#22 – L’objet du mois : les semelles de bois
La symphonie des semelles de bois
Pendant la période de l’Occupation et à la Libération, pénurie oblige, les Français doivent user de multiples stratagèmes pour survivre. Si le système D fonctionne à « plein régime » pour l’alimentation, on ne manque pas d’imagination non plus pour se vêtir. Cette ingéniosité due aux circonstances permet même de lancer des tendances qui vont perdurer jusqu’à nos jours : ficelles méticuleusement tressées pour faire un sac, une ceinture ou un chapeau, semelles compensées. Le cuir est remplacé par du carton bouilli, du feutre ou du papier journal recyclé. La fibranne et la rayonne (dite « soie artificielle »), matières déjà présentes avant-guerre, se développent pour remplacer la laine et la soie.
À partir de 1942, des semelles de toutes sortes inondent le marché français. Les plus répandues sont celles que la société Smelflex lance sur le marché à la fin de l’année 1941. Le principe, issu d’un brevet allemand (semelle Zierold), est simple : on rend plus souples des semelles en contreplaqué grâce à des coups de scie donnés en zigzag. Les publicités de l’époque ventant la souplesse de ces semelles et la chanson de Maurice Chevalier La symphonie des semelles de bois (« Tap, tap, tap, faut te réveiller/Te lever, travailler/En marchant les midinettes/semblent faire des claquettes ») ne trompent pas le consommateur. Les témoignages de l’époque décrivent ces semelles articulées trop rigides, lourdes et glissantes, empêchant toute marche rapide. Le modèle présenté ici a été réalisé sous l’Occupation par la menuiserie Mousseau dans le XIe arrondissement de Paris.
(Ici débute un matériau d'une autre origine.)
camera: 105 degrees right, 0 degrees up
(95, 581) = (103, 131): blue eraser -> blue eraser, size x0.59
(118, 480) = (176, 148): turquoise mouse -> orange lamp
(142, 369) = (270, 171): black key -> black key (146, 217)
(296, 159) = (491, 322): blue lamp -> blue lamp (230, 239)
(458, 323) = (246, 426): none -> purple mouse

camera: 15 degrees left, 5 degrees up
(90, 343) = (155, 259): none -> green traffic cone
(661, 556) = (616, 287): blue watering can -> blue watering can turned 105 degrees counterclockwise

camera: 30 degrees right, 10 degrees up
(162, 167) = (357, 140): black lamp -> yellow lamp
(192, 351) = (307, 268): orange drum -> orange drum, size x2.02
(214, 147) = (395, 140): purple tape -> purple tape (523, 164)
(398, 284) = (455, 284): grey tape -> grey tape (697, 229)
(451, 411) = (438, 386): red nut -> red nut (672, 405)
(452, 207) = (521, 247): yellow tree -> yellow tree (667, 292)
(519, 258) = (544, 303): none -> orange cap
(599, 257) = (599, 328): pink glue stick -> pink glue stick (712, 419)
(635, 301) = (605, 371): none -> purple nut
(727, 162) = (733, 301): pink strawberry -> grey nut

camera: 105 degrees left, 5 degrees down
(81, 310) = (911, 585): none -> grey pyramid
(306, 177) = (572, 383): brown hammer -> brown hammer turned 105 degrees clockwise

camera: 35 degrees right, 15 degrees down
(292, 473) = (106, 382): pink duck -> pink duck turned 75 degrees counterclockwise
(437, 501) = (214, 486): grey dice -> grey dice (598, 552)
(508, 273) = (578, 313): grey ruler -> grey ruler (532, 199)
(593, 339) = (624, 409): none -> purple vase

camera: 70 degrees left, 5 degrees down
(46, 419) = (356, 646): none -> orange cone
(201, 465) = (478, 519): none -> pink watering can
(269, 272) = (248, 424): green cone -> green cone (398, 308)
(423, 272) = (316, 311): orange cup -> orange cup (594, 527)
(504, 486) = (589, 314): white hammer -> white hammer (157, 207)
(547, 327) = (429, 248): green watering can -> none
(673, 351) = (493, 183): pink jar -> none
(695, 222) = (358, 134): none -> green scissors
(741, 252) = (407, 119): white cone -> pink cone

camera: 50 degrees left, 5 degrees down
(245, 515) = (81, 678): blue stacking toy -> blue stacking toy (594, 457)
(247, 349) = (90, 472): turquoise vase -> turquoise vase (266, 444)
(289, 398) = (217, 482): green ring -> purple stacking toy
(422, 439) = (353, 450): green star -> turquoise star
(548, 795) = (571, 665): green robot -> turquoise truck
Si le fameux « bruit des bottes », indissociable de l’Occupation allemande, a marqué durablement les esprits au point de le retrouver dans toutes les bonnes « bandes sons » de l’après-guerre, le son pourtant caractéristique du claquement des semelles en bois sur les pavés est souvent oublié dans les films et les reconstitutions historiques.